> [PEDIDO DE TRABALHO A]: Pode reproduzir, sem alterar nada, o trecho do texto da página que começa em "09 abr Diário" e termina em "esmolas e pilhagens."?
* * * *
09 abr Diário do isolamento 4
(quinta-feira, 9 de abril)
Na Quinta-feira Santa, os caretas ganhavam as estradas, pedindo dinheiro aos moradores e roubando os sítios. Bando de homens vestidos de mulher, roupas emprestadas de mães, irmãs, esposas e filhas. Cobrindo os rostos, máscaras de papelão ou couro, agora de plástico. Marmotas assustadoras, que faziam os meninos correr. Na mão, o relho de couro cru, o tirso de bacante, usado para açoitar os que se atreviam a invadir a quinta do Pai Veio, O Judas. Improvisava-se a quinta com bananeiras e pés de cana, em alguma fazenda. Nela, se guardava o boneco de pano e cabeça de estopim, amarrado a um poste, e o lucro das esmolas e pilhagens.
O traidor de Cristo se inseriu no lugar de um personagem mais antigo do que ele, o Rei Divino, morto no equinócio da primavera para propiciar as plantações e as colheitas. O ritual celebrado no Egito, há milhares de anos, assumiu novas formas em várias mitologias, até ganhar o calendário cristão. Métodos da catequese, transformar e adaptar mitos pagãos em cristãos. Agora, no nordeste agrário brasileiro, dezenas de homens travestidos em mulheres choram o futuro do Veio Judas. Parecem as bacantes dos cortejos de Dioniso Baco, são ao mesmo tempo esposas e filhas, algumas grávidas do falo poderoso do Pai.
* * * *
> [PEDIDO DE TRABALHO B]: Reúna todas as linhas das entradas abaixo que contêm a palavra "WeMod". Maiúsculas e minúsculas contam.

> [MATERIAL DA TAREFA]:
* * * *
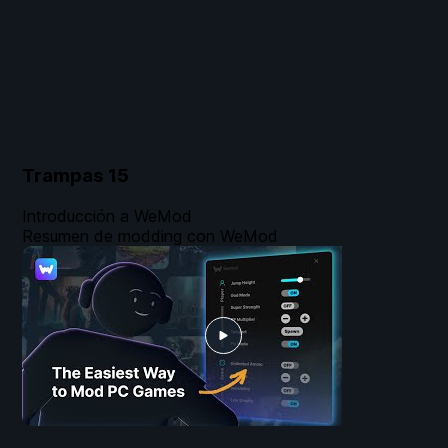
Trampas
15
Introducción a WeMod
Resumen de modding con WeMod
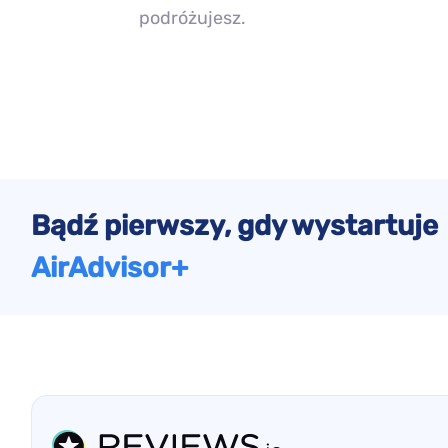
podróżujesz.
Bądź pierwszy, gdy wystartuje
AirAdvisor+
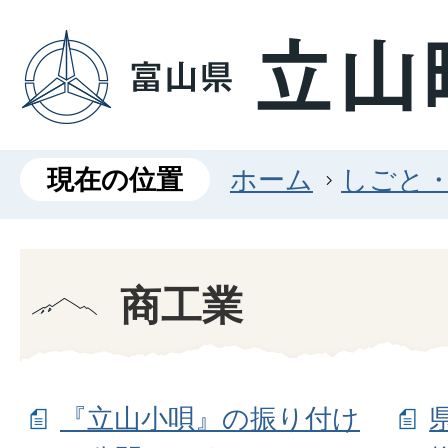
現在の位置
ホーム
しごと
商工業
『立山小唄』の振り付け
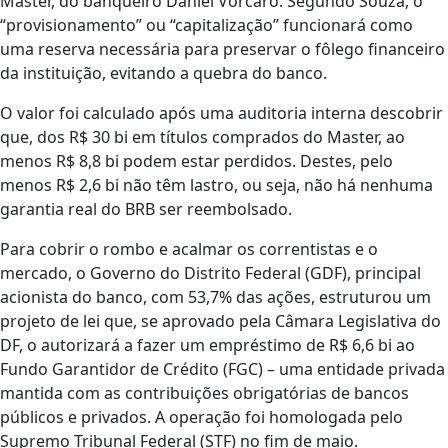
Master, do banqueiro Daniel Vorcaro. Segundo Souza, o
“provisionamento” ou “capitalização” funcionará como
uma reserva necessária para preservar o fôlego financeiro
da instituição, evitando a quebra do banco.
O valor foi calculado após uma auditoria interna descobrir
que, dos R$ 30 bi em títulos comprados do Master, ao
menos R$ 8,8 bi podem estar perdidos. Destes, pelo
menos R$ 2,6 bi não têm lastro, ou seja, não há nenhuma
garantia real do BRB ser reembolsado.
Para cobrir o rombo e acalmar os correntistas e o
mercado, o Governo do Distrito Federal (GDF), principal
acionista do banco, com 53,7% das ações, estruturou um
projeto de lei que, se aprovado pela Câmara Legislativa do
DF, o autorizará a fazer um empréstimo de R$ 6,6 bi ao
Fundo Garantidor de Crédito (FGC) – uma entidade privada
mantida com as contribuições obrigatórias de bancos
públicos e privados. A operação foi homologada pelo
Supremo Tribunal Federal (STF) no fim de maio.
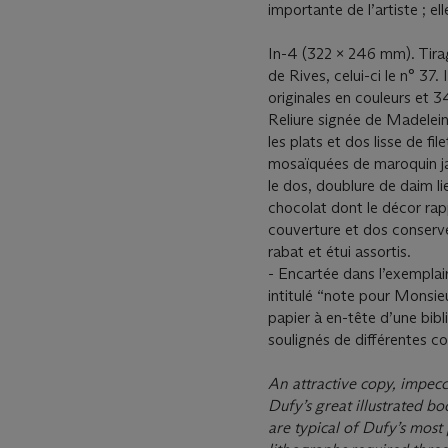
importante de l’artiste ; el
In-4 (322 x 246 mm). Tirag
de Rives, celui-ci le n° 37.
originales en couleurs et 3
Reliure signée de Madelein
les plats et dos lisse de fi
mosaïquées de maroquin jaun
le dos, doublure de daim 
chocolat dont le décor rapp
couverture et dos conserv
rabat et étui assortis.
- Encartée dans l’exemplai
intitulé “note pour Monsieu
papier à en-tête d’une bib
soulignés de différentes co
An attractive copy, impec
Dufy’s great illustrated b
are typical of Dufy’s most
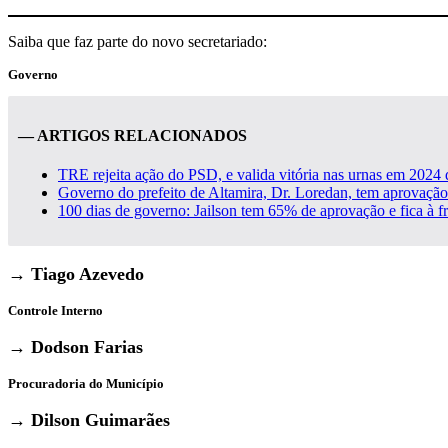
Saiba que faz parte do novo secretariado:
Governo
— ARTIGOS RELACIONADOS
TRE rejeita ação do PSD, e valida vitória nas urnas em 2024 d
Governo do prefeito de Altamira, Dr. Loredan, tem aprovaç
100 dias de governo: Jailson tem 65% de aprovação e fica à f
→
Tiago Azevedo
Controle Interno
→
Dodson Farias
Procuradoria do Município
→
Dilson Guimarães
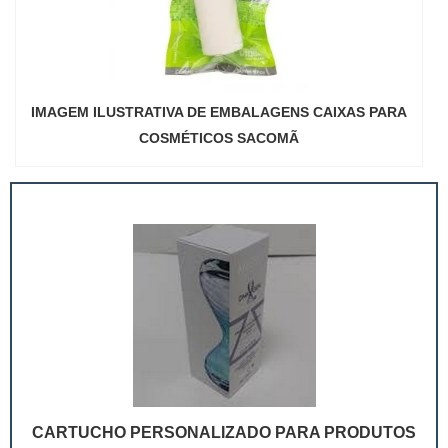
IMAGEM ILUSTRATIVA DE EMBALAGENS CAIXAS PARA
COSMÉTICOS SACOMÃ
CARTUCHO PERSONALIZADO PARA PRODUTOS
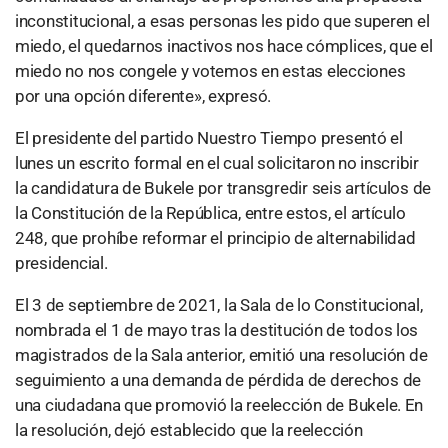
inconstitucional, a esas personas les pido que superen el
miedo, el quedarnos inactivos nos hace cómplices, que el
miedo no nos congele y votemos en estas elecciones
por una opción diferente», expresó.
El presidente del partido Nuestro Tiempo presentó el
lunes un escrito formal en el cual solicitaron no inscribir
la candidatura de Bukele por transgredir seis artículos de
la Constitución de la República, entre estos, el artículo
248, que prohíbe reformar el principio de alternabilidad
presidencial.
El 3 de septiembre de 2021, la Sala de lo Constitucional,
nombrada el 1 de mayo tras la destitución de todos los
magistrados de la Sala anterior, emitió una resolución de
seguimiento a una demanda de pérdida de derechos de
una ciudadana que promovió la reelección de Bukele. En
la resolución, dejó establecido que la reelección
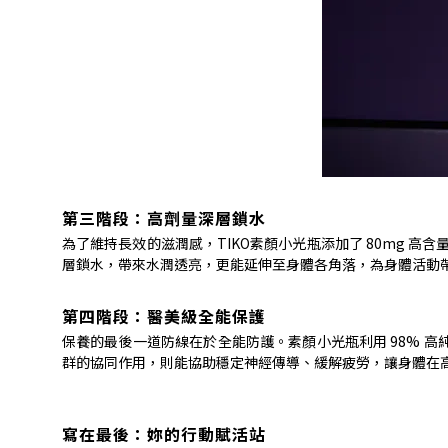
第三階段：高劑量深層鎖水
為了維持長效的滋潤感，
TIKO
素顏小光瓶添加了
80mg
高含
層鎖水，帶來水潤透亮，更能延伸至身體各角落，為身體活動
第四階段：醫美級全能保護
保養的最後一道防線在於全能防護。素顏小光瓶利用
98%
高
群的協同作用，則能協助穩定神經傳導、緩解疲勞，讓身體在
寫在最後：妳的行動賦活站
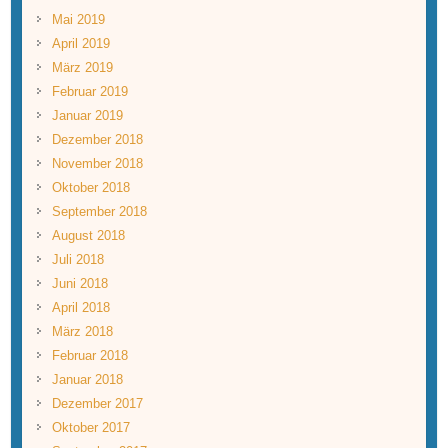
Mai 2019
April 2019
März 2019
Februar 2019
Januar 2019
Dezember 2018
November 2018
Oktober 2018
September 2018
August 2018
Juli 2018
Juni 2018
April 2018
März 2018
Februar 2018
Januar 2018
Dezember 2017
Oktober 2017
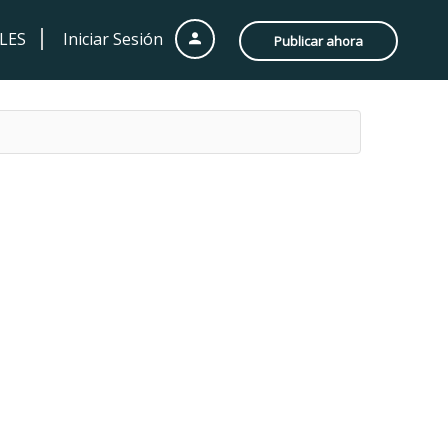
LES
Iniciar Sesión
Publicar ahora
* * * *
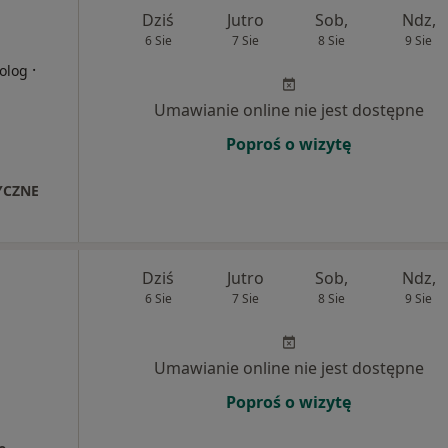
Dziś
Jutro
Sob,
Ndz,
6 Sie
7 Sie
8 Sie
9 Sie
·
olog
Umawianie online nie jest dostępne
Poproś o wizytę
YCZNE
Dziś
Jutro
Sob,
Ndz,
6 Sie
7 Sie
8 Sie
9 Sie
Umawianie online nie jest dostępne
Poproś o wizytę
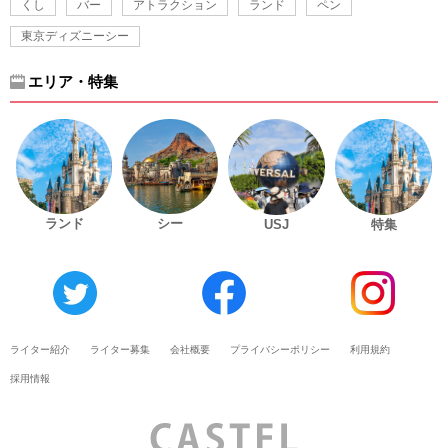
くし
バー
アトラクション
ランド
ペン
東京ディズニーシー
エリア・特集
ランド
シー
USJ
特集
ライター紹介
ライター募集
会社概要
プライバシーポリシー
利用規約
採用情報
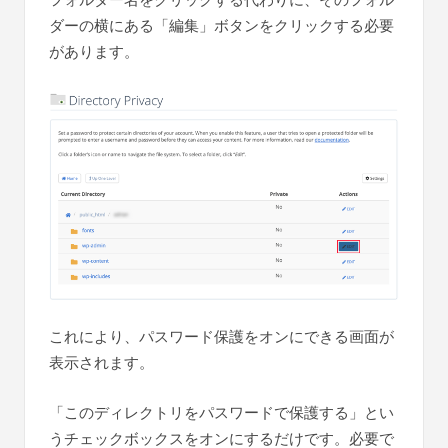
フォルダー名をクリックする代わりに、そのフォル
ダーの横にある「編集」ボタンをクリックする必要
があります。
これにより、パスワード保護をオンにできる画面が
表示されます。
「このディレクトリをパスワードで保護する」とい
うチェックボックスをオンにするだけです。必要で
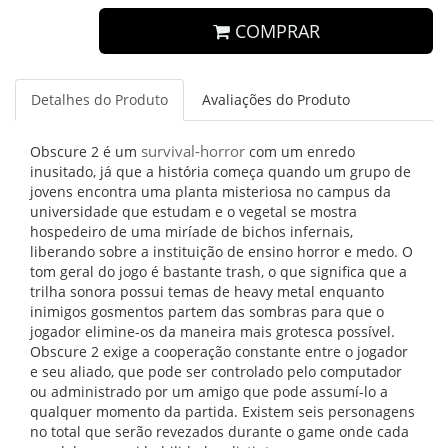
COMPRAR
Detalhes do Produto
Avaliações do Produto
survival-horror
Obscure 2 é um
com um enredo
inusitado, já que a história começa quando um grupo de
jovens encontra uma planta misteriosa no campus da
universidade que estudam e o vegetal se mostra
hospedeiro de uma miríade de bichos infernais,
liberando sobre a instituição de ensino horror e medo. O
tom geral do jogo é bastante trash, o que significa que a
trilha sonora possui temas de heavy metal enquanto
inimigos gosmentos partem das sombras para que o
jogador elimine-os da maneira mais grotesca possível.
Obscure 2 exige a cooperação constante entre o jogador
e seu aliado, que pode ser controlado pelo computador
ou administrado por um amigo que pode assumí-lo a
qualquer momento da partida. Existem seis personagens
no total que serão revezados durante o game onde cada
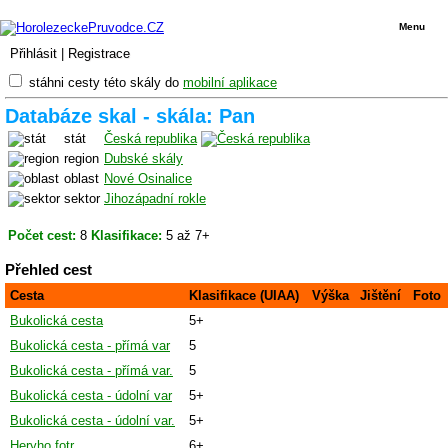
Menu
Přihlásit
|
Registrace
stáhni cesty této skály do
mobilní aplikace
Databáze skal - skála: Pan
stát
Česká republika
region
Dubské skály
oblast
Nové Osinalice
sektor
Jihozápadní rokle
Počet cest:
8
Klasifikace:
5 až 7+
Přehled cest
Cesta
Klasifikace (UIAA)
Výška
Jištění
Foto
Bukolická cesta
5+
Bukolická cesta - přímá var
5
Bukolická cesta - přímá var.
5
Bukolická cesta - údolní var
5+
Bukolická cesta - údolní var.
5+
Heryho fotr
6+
* * * *
> [RESPOSTA ESCRITA A]:
09 abr Diário do isolamento 4
(quinta-feira, 9 de abril)
Na Quinta-feira Santa, os caretas ganhavam as estradas, pedindo dinheiro aos moradores e roubando os sítios. Bando de homens vestidos de mulher, roupas emprestadas de mães, irmãs, esposas e filhas. Cobrindo os rostos, máscaras de papelão ou couro, agora de plástico. Marmotas assustadoras, que faziam os meninos correr. Na mão, o relho de couro cru, o tirso de bacante, usado para açoitar os que se atreviam a invadir a quinta do Pai Veio, O Judas. Improvisava-se a quinta com bananeiras e pés de cana, em alguma fazenda. Nela, se guardava o boneco de pano e cabeça de estopim, amarrado a um poste, e o lucro das esmolas e pilhagens.

> [RESPOSTA ESCRITA B]:
Introducción a WeMod
Resumen de modding con WeMod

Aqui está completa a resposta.